Hands-on and experiential learning
The proportion of applied learning in Master's programmes has grown substantially, driven by student demand for education that translates directly into career readiness. Today's programmes offer a growing range of immersive, practical experiences - from live trading simulations and consulting projects to fieldwork with real clients.
In-company and site visits
Business programmes frequently feature structured visits to major organisations, where you'll interact with senior leadership, prepare informed questions in advance, or present a short consulting brief. These visits do more than offer a behind-the-scenes look - they open doors to professional networks and future opportunities.
Internships and professional placements
Many Master's degrees embed a formal internship or placement into the curriculum. In specialised or vocational programmes, placements are compulsory for graduation. Even where they're optional, the employment data speaks clearly: completing a placement significantly improves your chances of securing a strong role post-graduation.
Study abroad and international exposure
International mobility is increasingly embedded in postgraduate curricula - and not just as a nice-to-have. Area studies, international business, and global policy programmes often require or strongly encourage a period of study abroad, whether to conduct field research, immerse in a new business culture, or complete coursework at a partner institution.

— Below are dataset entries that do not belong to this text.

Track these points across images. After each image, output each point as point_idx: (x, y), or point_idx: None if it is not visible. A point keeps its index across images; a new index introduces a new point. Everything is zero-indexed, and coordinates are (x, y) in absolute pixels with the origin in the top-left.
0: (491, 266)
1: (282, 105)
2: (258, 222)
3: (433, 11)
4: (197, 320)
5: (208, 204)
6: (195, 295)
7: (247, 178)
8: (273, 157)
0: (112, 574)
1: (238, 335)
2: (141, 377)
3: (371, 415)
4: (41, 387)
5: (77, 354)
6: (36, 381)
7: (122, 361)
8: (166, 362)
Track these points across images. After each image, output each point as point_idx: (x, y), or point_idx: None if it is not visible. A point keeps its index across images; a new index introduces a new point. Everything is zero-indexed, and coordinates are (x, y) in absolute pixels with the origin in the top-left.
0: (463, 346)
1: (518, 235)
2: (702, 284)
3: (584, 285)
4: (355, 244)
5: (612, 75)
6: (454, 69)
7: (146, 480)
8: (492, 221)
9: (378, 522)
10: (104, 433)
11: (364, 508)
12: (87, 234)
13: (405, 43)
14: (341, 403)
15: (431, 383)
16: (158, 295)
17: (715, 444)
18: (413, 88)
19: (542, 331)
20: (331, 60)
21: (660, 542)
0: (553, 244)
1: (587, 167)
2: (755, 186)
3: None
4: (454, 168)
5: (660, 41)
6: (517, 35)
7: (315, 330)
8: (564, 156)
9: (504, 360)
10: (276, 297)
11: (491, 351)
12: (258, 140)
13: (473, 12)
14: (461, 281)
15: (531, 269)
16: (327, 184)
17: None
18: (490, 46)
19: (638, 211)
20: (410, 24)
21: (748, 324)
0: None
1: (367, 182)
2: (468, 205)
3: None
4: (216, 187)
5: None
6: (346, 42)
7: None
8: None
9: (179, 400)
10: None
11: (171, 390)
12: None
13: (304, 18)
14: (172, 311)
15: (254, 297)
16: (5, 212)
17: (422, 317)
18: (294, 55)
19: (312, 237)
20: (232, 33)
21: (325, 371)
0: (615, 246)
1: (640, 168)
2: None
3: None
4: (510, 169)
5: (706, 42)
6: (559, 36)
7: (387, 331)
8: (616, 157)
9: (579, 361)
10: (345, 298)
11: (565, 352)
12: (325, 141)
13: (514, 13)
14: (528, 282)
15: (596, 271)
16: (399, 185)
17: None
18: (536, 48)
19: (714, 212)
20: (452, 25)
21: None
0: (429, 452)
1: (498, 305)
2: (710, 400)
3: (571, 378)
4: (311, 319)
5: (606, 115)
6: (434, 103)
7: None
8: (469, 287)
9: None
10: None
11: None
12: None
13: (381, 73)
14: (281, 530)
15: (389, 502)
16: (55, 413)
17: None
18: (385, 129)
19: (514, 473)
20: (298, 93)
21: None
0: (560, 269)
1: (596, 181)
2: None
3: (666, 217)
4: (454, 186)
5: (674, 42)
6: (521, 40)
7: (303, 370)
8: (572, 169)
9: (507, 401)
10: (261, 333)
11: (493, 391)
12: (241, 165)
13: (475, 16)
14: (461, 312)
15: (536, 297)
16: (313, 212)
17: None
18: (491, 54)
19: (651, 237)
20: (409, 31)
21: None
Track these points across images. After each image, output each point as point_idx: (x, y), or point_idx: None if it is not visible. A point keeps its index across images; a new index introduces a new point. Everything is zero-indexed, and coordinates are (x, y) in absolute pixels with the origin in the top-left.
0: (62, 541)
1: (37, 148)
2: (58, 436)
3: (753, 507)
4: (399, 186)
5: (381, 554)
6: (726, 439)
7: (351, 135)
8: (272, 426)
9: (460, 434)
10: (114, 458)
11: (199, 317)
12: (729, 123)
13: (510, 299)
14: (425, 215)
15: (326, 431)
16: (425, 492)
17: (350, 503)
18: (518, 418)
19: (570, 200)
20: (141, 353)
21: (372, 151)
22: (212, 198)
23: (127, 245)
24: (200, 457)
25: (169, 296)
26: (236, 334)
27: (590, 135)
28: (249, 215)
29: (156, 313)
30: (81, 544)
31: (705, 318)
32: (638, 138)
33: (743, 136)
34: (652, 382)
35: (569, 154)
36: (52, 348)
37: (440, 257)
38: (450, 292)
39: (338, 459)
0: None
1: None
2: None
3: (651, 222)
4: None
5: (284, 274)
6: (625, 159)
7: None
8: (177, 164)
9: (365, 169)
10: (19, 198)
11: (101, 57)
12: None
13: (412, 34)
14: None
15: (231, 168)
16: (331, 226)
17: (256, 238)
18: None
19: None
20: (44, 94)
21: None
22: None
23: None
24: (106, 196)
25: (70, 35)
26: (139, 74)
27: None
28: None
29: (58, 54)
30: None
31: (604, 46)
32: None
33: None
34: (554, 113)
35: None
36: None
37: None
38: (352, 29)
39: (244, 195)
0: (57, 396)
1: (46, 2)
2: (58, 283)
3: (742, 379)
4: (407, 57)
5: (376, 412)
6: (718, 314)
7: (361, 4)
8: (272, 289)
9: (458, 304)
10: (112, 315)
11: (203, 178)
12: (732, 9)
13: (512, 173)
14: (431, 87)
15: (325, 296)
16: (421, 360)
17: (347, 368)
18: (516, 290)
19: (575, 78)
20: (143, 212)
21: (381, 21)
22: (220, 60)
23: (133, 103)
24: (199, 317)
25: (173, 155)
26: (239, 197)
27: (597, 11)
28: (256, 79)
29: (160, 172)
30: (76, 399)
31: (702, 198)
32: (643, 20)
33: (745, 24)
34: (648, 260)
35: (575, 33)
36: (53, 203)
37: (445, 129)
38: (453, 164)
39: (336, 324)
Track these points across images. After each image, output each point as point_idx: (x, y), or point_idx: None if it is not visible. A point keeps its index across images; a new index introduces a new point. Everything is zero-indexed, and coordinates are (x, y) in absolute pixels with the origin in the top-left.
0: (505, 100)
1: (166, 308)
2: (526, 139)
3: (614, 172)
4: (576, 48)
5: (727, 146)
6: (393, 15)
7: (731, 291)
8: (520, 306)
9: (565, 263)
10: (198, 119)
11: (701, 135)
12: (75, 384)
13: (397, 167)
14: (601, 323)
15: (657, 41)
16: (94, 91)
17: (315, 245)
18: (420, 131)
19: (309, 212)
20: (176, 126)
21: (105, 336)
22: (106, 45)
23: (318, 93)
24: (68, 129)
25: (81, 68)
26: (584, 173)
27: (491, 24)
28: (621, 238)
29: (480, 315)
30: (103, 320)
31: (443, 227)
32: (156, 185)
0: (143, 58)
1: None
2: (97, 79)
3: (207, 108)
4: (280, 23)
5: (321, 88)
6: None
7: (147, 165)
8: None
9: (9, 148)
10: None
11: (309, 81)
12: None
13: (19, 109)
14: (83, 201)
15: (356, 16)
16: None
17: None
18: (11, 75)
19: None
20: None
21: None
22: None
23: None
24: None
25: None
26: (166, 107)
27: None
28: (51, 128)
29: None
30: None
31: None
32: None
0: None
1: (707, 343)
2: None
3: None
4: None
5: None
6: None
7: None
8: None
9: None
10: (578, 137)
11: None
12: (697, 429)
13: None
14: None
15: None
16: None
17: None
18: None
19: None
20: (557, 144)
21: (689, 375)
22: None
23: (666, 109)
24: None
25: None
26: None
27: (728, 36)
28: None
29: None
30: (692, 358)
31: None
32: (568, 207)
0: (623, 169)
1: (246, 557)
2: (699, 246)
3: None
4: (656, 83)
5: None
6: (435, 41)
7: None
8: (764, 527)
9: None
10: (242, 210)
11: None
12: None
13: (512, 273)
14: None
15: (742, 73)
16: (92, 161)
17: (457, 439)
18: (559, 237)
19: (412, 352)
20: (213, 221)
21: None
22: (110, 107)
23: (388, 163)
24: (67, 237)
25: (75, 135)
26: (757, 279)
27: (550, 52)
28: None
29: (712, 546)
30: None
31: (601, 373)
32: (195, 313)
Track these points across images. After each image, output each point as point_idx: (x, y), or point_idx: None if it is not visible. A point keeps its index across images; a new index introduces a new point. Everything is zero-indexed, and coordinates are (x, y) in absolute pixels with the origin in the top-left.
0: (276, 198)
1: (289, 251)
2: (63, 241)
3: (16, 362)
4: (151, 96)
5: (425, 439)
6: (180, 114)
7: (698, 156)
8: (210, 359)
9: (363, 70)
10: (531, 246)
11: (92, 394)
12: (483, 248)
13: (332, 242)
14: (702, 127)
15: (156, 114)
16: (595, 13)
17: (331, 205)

Read:Your Brain on a Master's: The Cognitive Shift Nobody Warns You About
Making the most of your Master's experience
The best postgraduate students share one quality: intentionality. They treat every seminar, project, placement, and networking event as a deliberate investment in their development.
Do your research before classes begin. Engage fully in seminars, even when it's uncomfortable. Choose your electives and dissertation topics with your career goals in mind.
Use your placement to build genuine professional relationships, not just experience lines on your CV.
Your Master's is what you make it. Make it count.